NAB Goes for Broke on Multicasting

The outgoing chief of the broadcast lobby isn't quietly fading to black. Instead, Eddie Fritts is fixing to conclude his tenure as president and CEO of the National Association of Broadcasters with an all-out melee over multicast must-carry.

"We are focused on it like a laser," he said Wednesday at a small press luncheon featuring a "multicast menu" of free Heirloom Tomato Mosaic and Lemon Crusted Salmon, among other items; and a "cable bill of fare" featuring $65 crackers, $5 condiments, water for $16.95 and a directive to "please contact your server for available desserts in your area."

As far as the NAB is concerned, there is no compromise position for multicast must-carry. It simply has to be universal, so smaller stations are not left out. The NAB is staging "fly-ins" to bring broadcasters to Capitol Hill to meet with lawmakers. The first took place July 21; more than 90 broadcasters are expected to attend another scheduled for Sept. 8. Appointments for the contingent have been secured with all members of the House and Senate Commerce committees, where DTV legislation is taking shape.

The NAB will also continue its print ad campaign after the holiday; and it has launched to futher the cause.

The linchpins of the NAB's argument for multicast must-carry include increased competition for cable and more local programming.

In response, a spokesman for the National Cable and Telecommunications Assocation issued the standard yawn: "NAB's tired rhetoric doesn't disguise the fact that broadcasters are asking the government for another handout that the FCC has already twice rejected."

Lawmakers have yet to fully get into the multicast fray, however. Fritts said Sens. Kay Bailey Hutchison (R-Texas) and Olympia Snowe (R-Maine) were supporters of multicast must-carry, and that he expected them to present it, presumably in an amendment, "at the appropriate time."
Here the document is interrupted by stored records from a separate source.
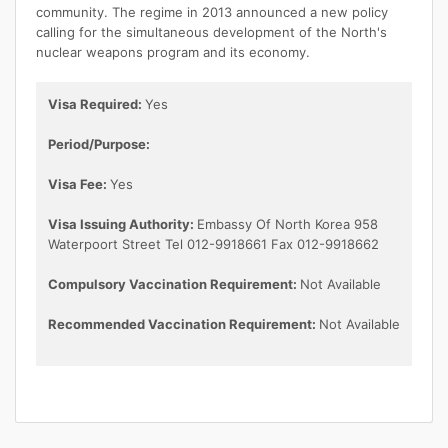
community. The regime in 2013 announced a new policy
calling for the simultaneous development of the North's
nuclear weapons program and its economy.
Visa Required:
Yes
Period/Purpose:
Visa Fee:
Yes
Visa Issuing Authority:
Embassy Of North Korea 958
Waterpoort Street Tel 012-9918661 Fax 012-9918662
Compulsory Vaccination Requirement:
Not Available
Recommended Vaccination Requirement:
Not Available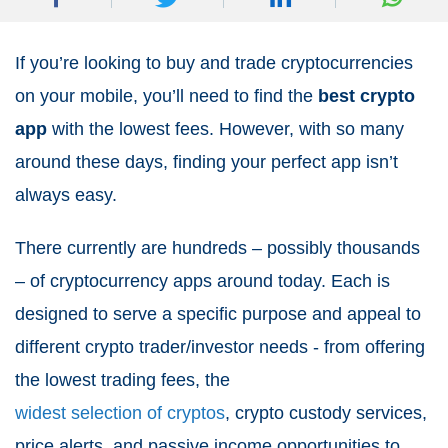
If you’re looking to buy and trade cryptocurrencies
on your mobile, you’ll need to find the
best crypto
app
with the lowest fees. However, with so many
around these days, finding your perfect app isn’t
always easy.
There currently are hundreds – possibly thousands
– of cryptocurrency apps around today. Each is
designed to serve a specific purpose and appeal to
different crypto trader/investor needs - from offering
the lowest trading fees, the
widest selection of cryptos
, crypto custody services,
price alerts, and passive income opportunities to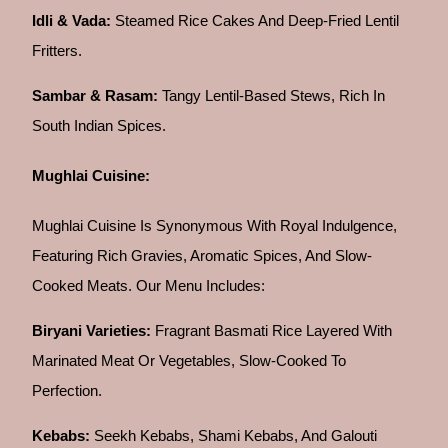
Idli & Vada:
Steamed Rice Cakes And Deep-Fried Lentil
Fritters.
Sambar & Rasam:
Tangy Lentil-Based Stews, Rich In
South Indian Spices.
Mughlai Cuisine:
Mughlai Cuisine Is Synonymous With Royal Indulgence,
Featuring Rich Gravies, Aromatic Spices, And Slow-
Cooked Meats. Our Menu Includes:
Biryani Varieties:
Fragrant Basmati Rice Layered With
Marinated Meat Or Vegetables, Slow-Cooked To
Perfection.
Kebabs:
Seekh Kebabs, Shami Kebabs, And Galouti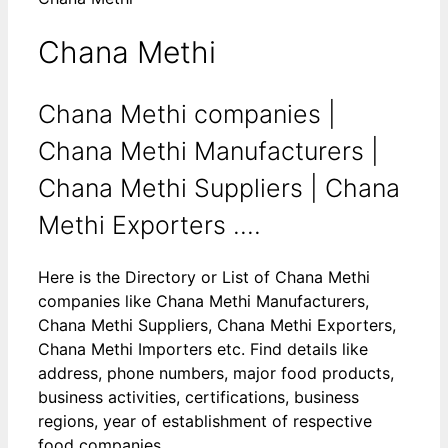
Chana Methi
Chana Methi companies |
Chana Methi Manufacturers |
Chana Methi Suppliers | Chana
Methi Exporters ....
Here is the Directory or List of Chana Methi
companies like Chana Methi Manufacturers,
Chana Methi Suppliers, Chana Methi Exporters,
Chana Methi Importers etc. Find details like
address, phone numbers, major food products,
business activities, certifications, business
regions, year of establishment of respective
food companies.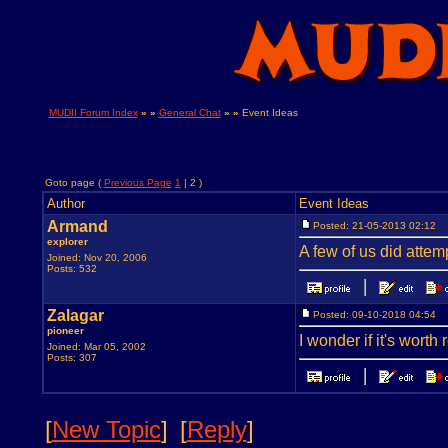
MUDII Forum Index
» »
General Chat
» »
Event Ideas
Goto page (
Previous Page
1
| 2 )
Author
Event Ideas
Armand
Posted: 21-05-2013 02:12
explorer
A few of us did attempt
Joined: Nov 20, 2006
Posts: 532
Zalagar
Posted: 09-10-2018 04:54
pioneer
I wonder if it's worth
Joined: Mar 05, 2002
Posts: 307
[
New Topic
]
[
Reply
]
Staffs in both the House and Senate are said to be working feverishly on DTV draft bills, which will have to be submitted to the respective budget committees by Sept. 17, according to a House source. The working draft on the House side contains a provision for digital (one signal), but not multicast, must-carry. House Commerce Committee Chairman Joe Barton (R-Texas) has said he wouldn't support multicast must-carry, but his counterpart in the Senate, Ted Stevens (R-Alaska), has made no such commitments. Stevens has therefore been the target of many of the lobbying efforts of the NAB as well as the NCTA, both of which are situated on the same Washington, D.C. city block.
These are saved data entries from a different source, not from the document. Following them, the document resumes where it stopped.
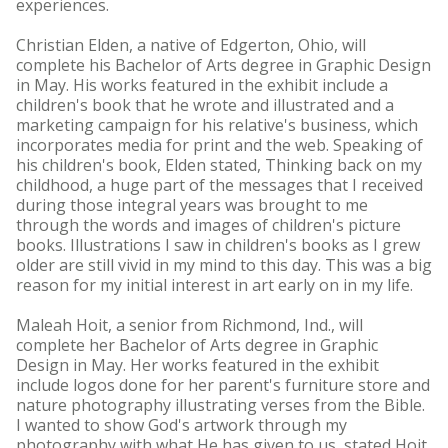
experiences.
Christian Elden, a native of Edgerton, Ohio, will
complete his Bachelor of Arts degree in Graphic Design
in May. His works featured in the exhibit include a
children's book that he wrote and illustrated and a
marketing campaign for his relative's business, which
incorporates media for print and the web. Speaking of
his children's book, Elden stated, Thinking back on my
childhood, a huge part of the messages that I received
during those integral years was brought to me
through the words and images of children's picture
books. Illustrations I saw in children's books as I grew
older are still vivid in my mind to this day. This was a big
reason for my initial interest in art early on in my life.
Maleah Hoit, a senior from Richmond, Ind., will
complete her Bachelor of Arts degree in Graphic
Design in May. Her works featured in the exhibit
include logos done for her parent's furniture store and
nature photography illustrating verses from the Bible.
I wanted to show God's artwork through my
photography with what He has given to us, stated Hoit.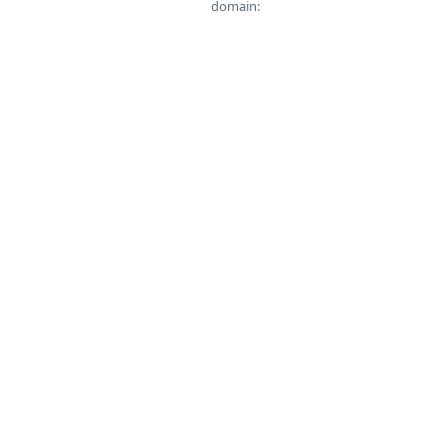
domain: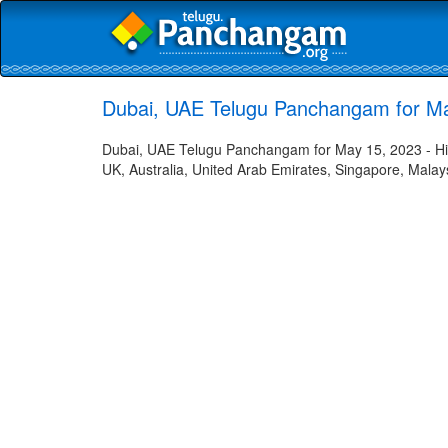
Dubai, UAE Telugu Panchangam for M
Dubai, UAE Telugu Panchangam for May 15, 2023 - Hind
UK, Australia, United Arab Emirates, Singapore, Malays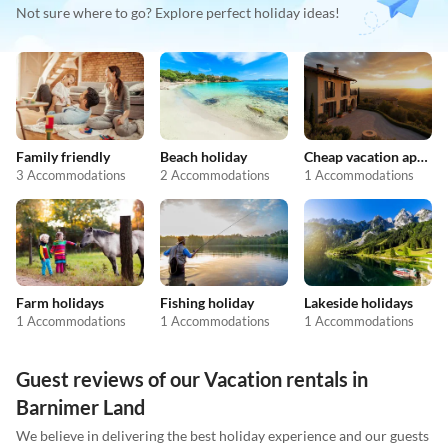
Not sure where to go? Explore perfect holiday ideas!
Family friendly
Beach holiday
Cheap vacation apartments
3 Accommodations
2 Accommodations
1 Accommodations
Farm holidays
Fishing holiday
Lakeside holidays
1 Accommodations
1 Accommodations
1 Accommodations
Guest reviews of our Vacation rentals in
Barnimer Land
We believe in delivering the best holiday experience and our guests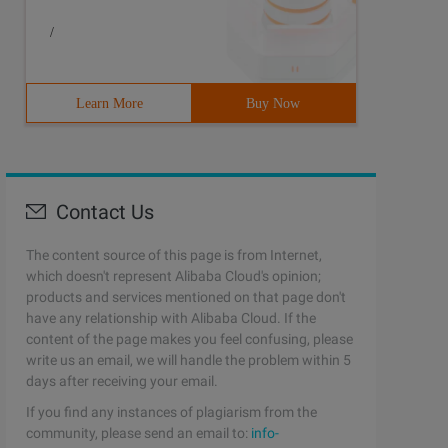
/
Learn More
Buy Now
Contact Us
The content source of this page is from Internet,
which doesn't represent Alibaba Cloud's opinion;
products and services mentioned on that page don't
have any relationship with Alibaba Cloud. If the
content of the page makes you feel confusing, please
write us an email, we will handle the problem within 5
days after receiving your email.
If you find any instances of plagiarism from the
community, please send an email to:
info-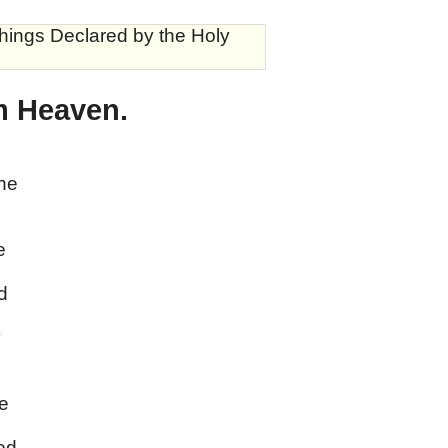
hings Declared by the Holy
m Heaven.
the
e
d
y
,
he
ed,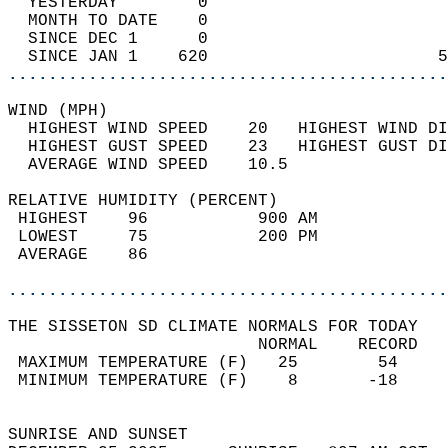
  YESTERDAY        0                        
  MONTH TO DATE    0                        
  SINCE DEC 1      0                        
  SINCE JAN 1    620                       5
............................................
WIND (MPH)                                  
  HIGHEST WIND SPEED    20   HIGHEST WIND DI
  HIGHEST GUST SPEED    23   HIGHEST GUST DI
  AVERAGE WIND SPEED    10.5                
RELATIVE HUMIDITY (PERCENT)  
 HIGHEST    96           900 AM             
 LOWEST     75           200 PM             
 AVERAGE    86                              
............................................
THE SISSETON SD CLIMATE NORMALS FOR TODAY  
                         NORMAL    RECORD   
 MAXIMUM TEMPERATURE (F)   25        54     
 MINIMUM TEMPERATURE (F)    8       -18     
                                            
SUNRISE AND SUNSET                          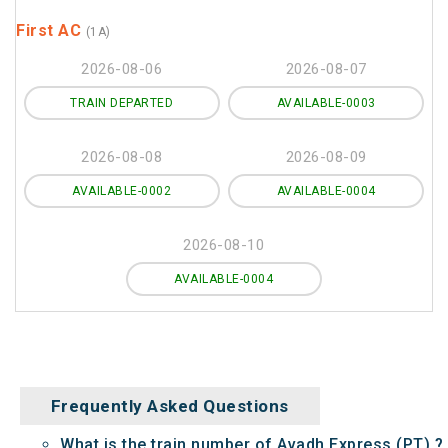
First AC
(1A)
2026-08-06
2026-08-07
TRAIN DEPARTED
AVAILABLE-0003
2026-08-08
2026-08-09
AVAILABLE-0002
AVAILABLE-0004
2026-08-10
AVAILABLE-0004
Frequently Asked Questions
What is the train number of Avadh Express (PT) ?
"We heard a group from around the corner went fishing in Alaska," Fritts told reporters. Referring to NAB vice president of government relations, he said "Well, John Orlando went fishing with Stevens in July. He went 'multicasting.'"

Orlando said he expected to see three main items -- multicasting, converter box subsidies and a hard date -- covered in commerce committee bills. He also noted that DTV legislation is being considered under the domain of budget reconciliation. Each of the commerce committees must come up with $4.8 billion in the telecom area. For that reason, others on Capitol Hill aren't as optimistic about seeing a converter box subsidy this year.

"It will just be a hard date," said one lobbyist.